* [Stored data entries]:
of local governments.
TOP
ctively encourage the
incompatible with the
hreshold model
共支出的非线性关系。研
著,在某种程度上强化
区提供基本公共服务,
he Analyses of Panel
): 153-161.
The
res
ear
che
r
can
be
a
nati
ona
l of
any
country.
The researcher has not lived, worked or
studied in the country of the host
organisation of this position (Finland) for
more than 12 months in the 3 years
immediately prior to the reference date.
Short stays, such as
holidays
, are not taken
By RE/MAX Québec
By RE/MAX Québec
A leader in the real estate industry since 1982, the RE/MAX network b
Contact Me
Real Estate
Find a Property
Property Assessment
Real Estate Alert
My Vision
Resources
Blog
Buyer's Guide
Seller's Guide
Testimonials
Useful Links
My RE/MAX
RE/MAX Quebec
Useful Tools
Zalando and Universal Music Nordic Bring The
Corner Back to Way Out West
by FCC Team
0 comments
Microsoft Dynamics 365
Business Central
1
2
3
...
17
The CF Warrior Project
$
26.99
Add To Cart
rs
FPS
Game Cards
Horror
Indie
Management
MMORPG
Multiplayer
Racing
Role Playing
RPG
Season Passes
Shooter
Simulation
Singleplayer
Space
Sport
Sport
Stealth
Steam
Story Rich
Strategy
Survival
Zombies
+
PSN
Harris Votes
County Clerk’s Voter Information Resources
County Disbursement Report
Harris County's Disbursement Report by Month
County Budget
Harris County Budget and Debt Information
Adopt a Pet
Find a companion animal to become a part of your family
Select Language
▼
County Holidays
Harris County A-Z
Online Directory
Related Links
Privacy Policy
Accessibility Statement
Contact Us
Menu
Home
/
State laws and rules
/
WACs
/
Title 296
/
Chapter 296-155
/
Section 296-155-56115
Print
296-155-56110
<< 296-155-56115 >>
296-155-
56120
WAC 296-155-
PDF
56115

* [PROBLEM DETAILS]: All that is wanted is the line with "by FCC Team" and every later line in the entries, reproduced exactly.

* [OUTPUT]:
by FCC Team
0 comments
Microsoft Dynamics 365
Business Central
1
2
3
...
17
The CF Warrior Project
$
26.99
Add To Cart
rs
FPS
Game Cards
Horror
Indie
Management
MMORPG
Multiplayer
Racing
Role Playing
RPG
Season Passes
Shooter
Simulation
Singleplayer
Space
Sport
Sport
Stealth
Steam
Story Rich
Strategy
Survival
Zombies
+
PSN
Harris Votes
County Clerk’s Voter Information Resources
County Disbursement Report
Harris County's Disbursement Report by Month
County Budget
Harris County Budget and Debt Information
Adopt a Pet
Find a companion animal to become a part of your family
Select Language
▼
County Holidays
Harris County A-Z
Online Directory
Related Links
Privacy Policy
Accessibility Statement
Contact Us
Menu
Home
/
State laws and rules
/
WACs
/
Title 296
/
Chapter 296-155
/
Section 296-155-56115
Print
296-155-56110
<< 296-155-56115 >>
296-155-
56120
WAC 296-155-
PDF
56115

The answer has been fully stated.